#### BLOCO DE TEXTO:
____________________
Fila do INSS é zerada em agosto: entenda o que muda
O ministro da Previdência Social, Wolney Queiroz, anunciou nesta quinta-feira (3) que a fila de espera por atendimento do INSS foi zerada em agosto. Saiba como isso aconteceu e o que muda para quem aguarda benefícios.
O ministro da Previdência Social, Wolney Queiroz, anunciou nesta quinta-feira (3) que a fila de espera por atendimento do Instituto Nacional do Seguro Social (INSS) foi zerada em agosto. A marca foi confirmada no Palácio do Planalto, com a presença do presidente Luiz Inácio Lula da Silva. A notícia chega depois de uma queda gradual no número de pedidos represados desde fevereiro.
A fila de espera por atendimento do INSS foi zerada porque, em agosto, o volume de novos pedidos superou o de pessoas aguardando resposta. Isso significa que o instituto passou a atender em ritmo maior do que o de chegada de solicitações. Segundo Queiroz, a situação é comparável a uma loja com 12 vendedores e apenas 8 clientes: há folga no atendimento, mesmo com demanda alta.
Como a fila do INSS caiu mês a mês
Os números mostram uma trajetória de queda contínua. Em fevereiro, eram 3,12 milhões de pessoas aguardando, enquanto 1,17 milhão abriram novos pedidos naquele mês. Em julho, o total de espera já estava em 1,547 milhão. Em agosto, os novos pedidos superaram a fila, o que levou à marca histórica.
____________________
#### ENUNCIADO DA TAREFA:
Transcreva, sem qualquer alteração, o trecho do texto acima sobre a fila do INSS que se inicia nas palavras "Como a fila". Encerre a cópia logo após "à marca histórica.".

#### REGISTROS FORNECIDOS:
____________________
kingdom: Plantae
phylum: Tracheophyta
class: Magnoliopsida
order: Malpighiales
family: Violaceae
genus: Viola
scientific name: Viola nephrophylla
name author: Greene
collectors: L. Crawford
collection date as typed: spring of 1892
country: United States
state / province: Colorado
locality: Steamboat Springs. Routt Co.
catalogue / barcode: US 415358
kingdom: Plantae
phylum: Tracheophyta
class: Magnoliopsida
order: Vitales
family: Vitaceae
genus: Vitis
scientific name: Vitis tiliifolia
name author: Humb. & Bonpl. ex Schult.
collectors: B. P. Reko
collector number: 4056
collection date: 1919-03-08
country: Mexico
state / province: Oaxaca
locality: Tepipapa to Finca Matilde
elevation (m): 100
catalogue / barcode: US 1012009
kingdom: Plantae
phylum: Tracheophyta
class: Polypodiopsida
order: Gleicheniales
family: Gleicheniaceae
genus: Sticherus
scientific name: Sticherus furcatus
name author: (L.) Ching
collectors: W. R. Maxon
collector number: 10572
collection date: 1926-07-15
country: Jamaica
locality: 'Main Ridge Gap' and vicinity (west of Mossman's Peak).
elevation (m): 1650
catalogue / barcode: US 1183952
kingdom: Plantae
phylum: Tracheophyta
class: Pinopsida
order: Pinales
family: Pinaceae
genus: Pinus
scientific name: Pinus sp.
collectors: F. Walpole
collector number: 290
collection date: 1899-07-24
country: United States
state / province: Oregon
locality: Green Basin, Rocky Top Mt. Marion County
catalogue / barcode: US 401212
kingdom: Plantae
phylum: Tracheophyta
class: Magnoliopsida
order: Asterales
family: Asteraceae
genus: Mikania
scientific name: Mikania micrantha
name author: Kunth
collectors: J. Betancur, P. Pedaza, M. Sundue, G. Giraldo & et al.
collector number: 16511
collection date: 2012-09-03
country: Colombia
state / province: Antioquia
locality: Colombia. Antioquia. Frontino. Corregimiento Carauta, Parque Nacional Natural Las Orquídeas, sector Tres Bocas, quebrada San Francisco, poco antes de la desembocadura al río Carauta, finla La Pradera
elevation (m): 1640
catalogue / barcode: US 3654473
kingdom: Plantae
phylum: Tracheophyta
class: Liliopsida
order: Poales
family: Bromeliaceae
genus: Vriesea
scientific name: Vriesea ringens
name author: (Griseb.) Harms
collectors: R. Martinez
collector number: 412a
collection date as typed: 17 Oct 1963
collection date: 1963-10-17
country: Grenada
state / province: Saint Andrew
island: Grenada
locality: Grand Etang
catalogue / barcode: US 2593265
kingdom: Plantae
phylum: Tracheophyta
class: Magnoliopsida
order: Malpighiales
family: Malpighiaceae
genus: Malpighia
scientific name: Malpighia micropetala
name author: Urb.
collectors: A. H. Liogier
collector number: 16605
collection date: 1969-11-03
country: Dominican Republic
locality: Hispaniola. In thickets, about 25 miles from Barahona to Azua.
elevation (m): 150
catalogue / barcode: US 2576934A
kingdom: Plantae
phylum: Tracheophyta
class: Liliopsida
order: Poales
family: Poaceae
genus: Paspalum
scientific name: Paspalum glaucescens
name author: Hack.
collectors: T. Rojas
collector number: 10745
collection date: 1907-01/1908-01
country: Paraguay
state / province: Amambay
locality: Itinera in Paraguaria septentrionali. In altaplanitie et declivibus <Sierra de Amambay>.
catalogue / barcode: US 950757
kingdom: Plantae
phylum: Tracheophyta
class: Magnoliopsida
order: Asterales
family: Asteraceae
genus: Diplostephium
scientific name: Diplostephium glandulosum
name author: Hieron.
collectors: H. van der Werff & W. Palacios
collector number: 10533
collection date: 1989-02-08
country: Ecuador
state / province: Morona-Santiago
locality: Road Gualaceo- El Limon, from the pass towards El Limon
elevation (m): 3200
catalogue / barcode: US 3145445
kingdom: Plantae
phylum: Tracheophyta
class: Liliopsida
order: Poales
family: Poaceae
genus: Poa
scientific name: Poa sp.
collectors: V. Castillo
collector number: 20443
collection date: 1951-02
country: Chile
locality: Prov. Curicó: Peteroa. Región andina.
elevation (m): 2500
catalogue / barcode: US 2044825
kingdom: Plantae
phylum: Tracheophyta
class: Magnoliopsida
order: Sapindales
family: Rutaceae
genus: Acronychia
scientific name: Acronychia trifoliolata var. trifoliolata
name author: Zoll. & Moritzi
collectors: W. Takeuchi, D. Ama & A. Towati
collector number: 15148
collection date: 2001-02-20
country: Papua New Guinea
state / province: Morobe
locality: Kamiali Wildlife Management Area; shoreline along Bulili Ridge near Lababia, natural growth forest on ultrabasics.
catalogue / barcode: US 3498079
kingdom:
____________________
#### SUA SOLUÇÃO:
Como a fila do INSS caiu mês a mês
Os números mostram uma trajetória de queda contínua. Em fevereiro, eram 3,12 milhões de pessoas aguardando, enquanto 1,17 milhão abriram novos pedidos naquele mês. Em julho, o total de espera já estava em 1,547 milhão. Em agosto, os novos pedidos superaram a fila, o que levou à marca histórica.